Antrag zur Feststellung einer außergewöhnlichen Notsituation nach § 18 b Landeshaushalts-ordnung (LHO) in Verbindung mit Art. 109 Abs. 3 S. 2, 2. Alternative GG

Antrag der Fraktionen von CDU und GRÜNE im Landtag

I. Ausgangslage

Der Deutsche Bundestag hat mit den Beschlüssen vom 3. Juni 2022 (BT-Drs. 20/2036) und 21. Oktober 2022 (BT-Drs. 20/4058) festgestellt, dass nicht nur aufgrund der Corona-Pande-mie, sondern vor allem durch die Auswirkungen des russischen Angriffskrieges gegen die Uk­raine eine außergewöhnliche Notsituation besteht, die sich der Kontrolle des Staates entzieht und die staatliche Finanzlage erheblich beeinträchtigt.

Dabei hat er insbesondere darauf verwiesen, dass sich die Lage durch die Einstellung der russischen Gaslieferungen verschärft hat und dass die zuletzt massiven Preissteigerungen bei Gas und in der Folge auch Strom eine erhebliche, teilweise existenzbedrohende Belastung für Bevölkerung, öffentliche Stellen und Institutionen der Daseinsvorsorge und Unternehmen in Deutschland darstellen.

Die derzeit dramatische Notsituation ist ausschließlich auf die aktuelle Krisensituation zurück­zuführen.

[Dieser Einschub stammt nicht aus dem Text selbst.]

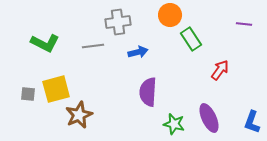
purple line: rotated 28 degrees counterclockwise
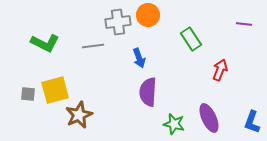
orange circle: moved 22 px left
blue arrow: moved 1 px right, 6 px down; rotated 84 degrees clockwise
red arrow: rotated 15 degrees counterclockwise
yellow square: moved 1 px left, 1 px down
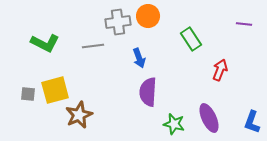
orange circle: moved 1 px down
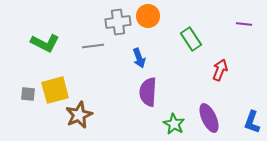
green star: rotated 15 degrees clockwise
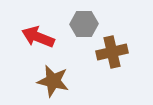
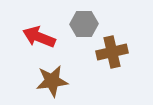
red arrow: moved 1 px right
brown star: moved 1 px left; rotated 20 degrees counterclockwise
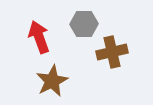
red arrow: rotated 48 degrees clockwise
brown star: rotated 20 degrees counterclockwise
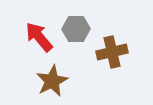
gray hexagon: moved 8 px left, 5 px down
red arrow: rotated 20 degrees counterclockwise
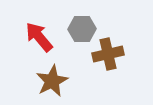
gray hexagon: moved 6 px right
brown cross: moved 4 px left, 2 px down
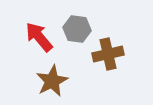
gray hexagon: moved 5 px left; rotated 8 degrees clockwise
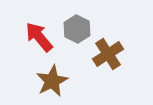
gray hexagon: rotated 20 degrees clockwise
brown cross: rotated 20 degrees counterclockwise
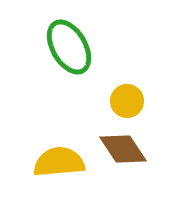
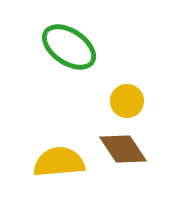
green ellipse: rotated 26 degrees counterclockwise
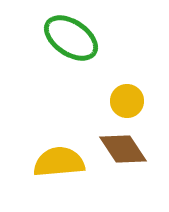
green ellipse: moved 2 px right, 9 px up
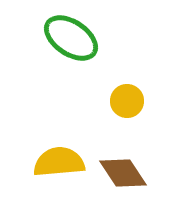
brown diamond: moved 24 px down
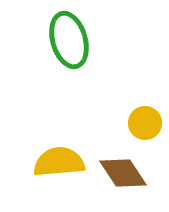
green ellipse: moved 2 px left, 2 px down; rotated 40 degrees clockwise
yellow circle: moved 18 px right, 22 px down
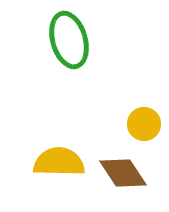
yellow circle: moved 1 px left, 1 px down
yellow semicircle: rotated 6 degrees clockwise
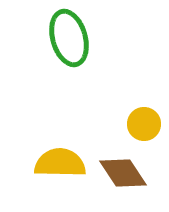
green ellipse: moved 2 px up
yellow semicircle: moved 1 px right, 1 px down
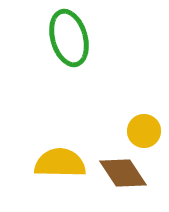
yellow circle: moved 7 px down
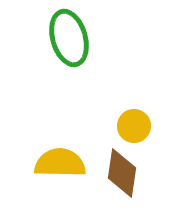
yellow circle: moved 10 px left, 5 px up
brown diamond: moved 1 px left; rotated 42 degrees clockwise
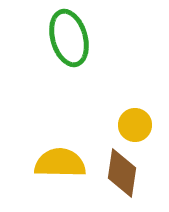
yellow circle: moved 1 px right, 1 px up
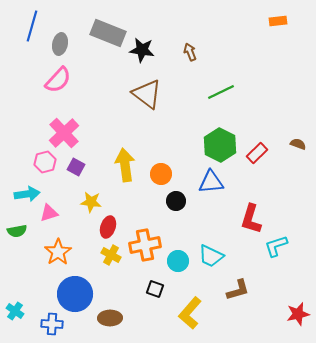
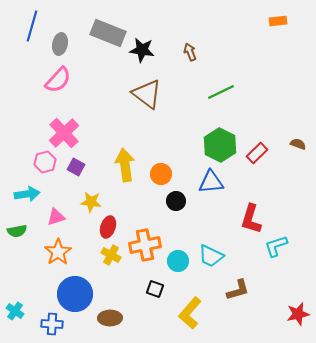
pink triangle: moved 7 px right, 4 px down
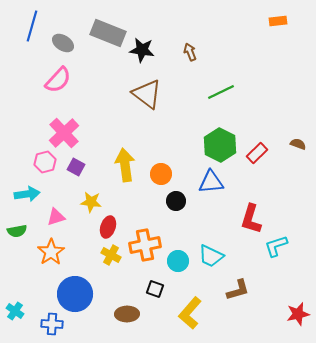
gray ellipse: moved 3 px right, 1 px up; rotated 70 degrees counterclockwise
orange star: moved 7 px left
brown ellipse: moved 17 px right, 4 px up
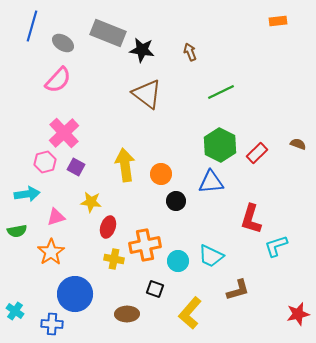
yellow cross: moved 3 px right, 4 px down; rotated 18 degrees counterclockwise
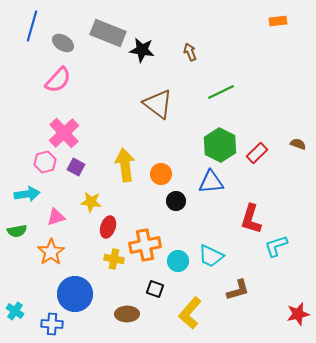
brown triangle: moved 11 px right, 10 px down
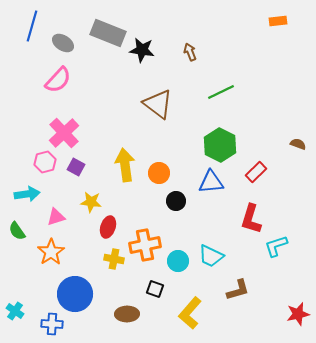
red rectangle: moved 1 px left, 19 px down
orange circle: moved 2 px left, 1 px up
green semicircle: rotated 66 degrees clockwise
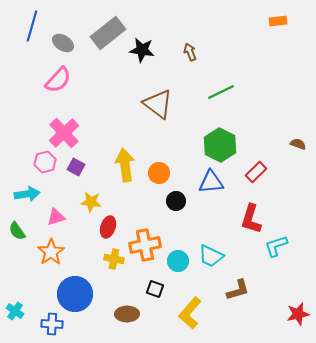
gray rectangle: rotated 60 degrees counterclockwise
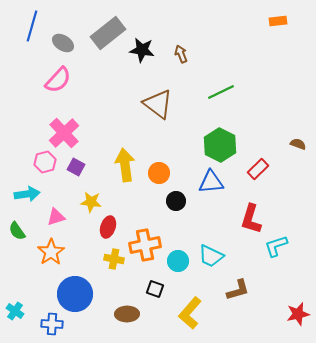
brown arrow: moved 9 px left, 2 px down
red rectangle: moved 2 px right, 3 px up
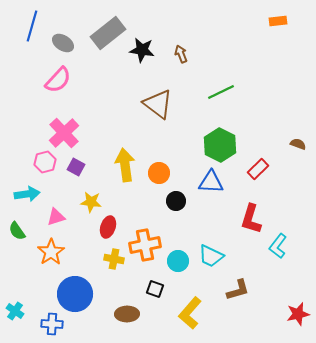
blue triangle: rotated 8 degrees clockwise
cyan L-shape: moved 2 px right; rotated 35 degrees counterclockwise
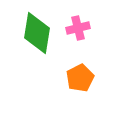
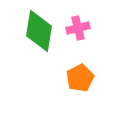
green diamond: moved 2 px right, 2 px up
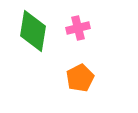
green diamond: moved 6 px left
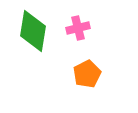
orange pentagon: moved 7 px right, 4 px up
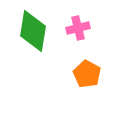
orange pentagon: rotated 16 degrees counterclockwise
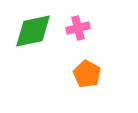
green diamond: rotated 69 degrees clockwise
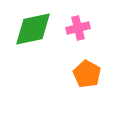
green diamond: moved 2 px up
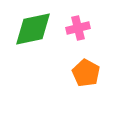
orange pentagon: moved 1 px left, 1 px up
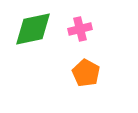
pink cross: moved 2 px right, 1 px down
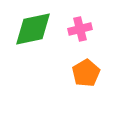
orange pentagon: rotated 12 degrees clockwise
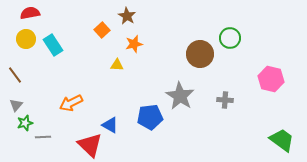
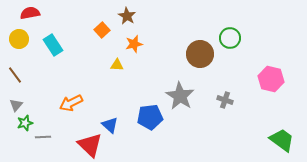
yellow circle: moved 7 px left
gray cross: rotated 14 degrees clockwise
blue triangle: rotated 12 degrees clockwise
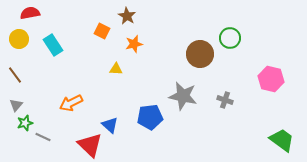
orange square: moved 1 px down; rotated 21 degrees counterclockwise
yellow triangle: moved 1 px left, 4 px down
gray star: moved 3 px right; rotated 20 degrees counterclockwise
gray line: rotated 28 degrees clockwise
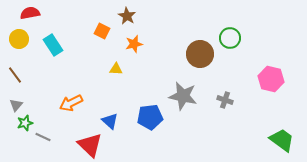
blue triangle: moved 4 px up
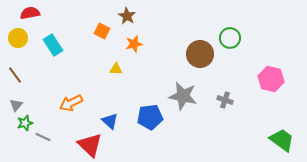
yellow circle: moved 1 px left, 1 px up
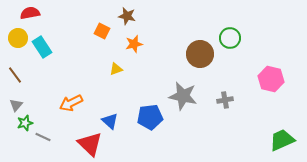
brown star: rotated 18 degrees counterclockwise
cyan rectangle: moved 11 px left, 2 px down
yellow triangle: rotated 24 degrees counterclockwise
gray cross: rotated 28 degrees counterclockwise
green trapezoid: rotated 60 degrees counterclockwise
red triangle: moved 1 px up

Nordrhein-Westfalen stand bis zum Zeitpunkt des Beginns dieser Krisensituation wirtschaftlich und haushaltswirtschaftlich auf sehr solidem Fundament. Die Zuwachsrate des Bruttoinlandsprodukts lag im 1. Halbjahr 2022 noch bei 2,5 %.

Die Auswirkungen des russischen Angriffskriegs gegen die Ukraine treffen Nordrhein-Westfa­len dabei härter als andere Bundesländer. Die Wirtschaftsstruktur des Landes ist durch viele Grundstoffindustrien geprägt, die besonders energieintensiv sind. Hierzu gehören insbeson­dere die Metallverarbeitende und die Chemische Industrie, die aufgrund der hohen Energie­kosten, die nicht unmittelbar und vollständig an die Endabnehmer weitergereicht werden kön­nen, erheblich unter Druck geraten sind, Verluste einfahren oder gar ihre Produktion ganz oder teilweise einstellen mussten.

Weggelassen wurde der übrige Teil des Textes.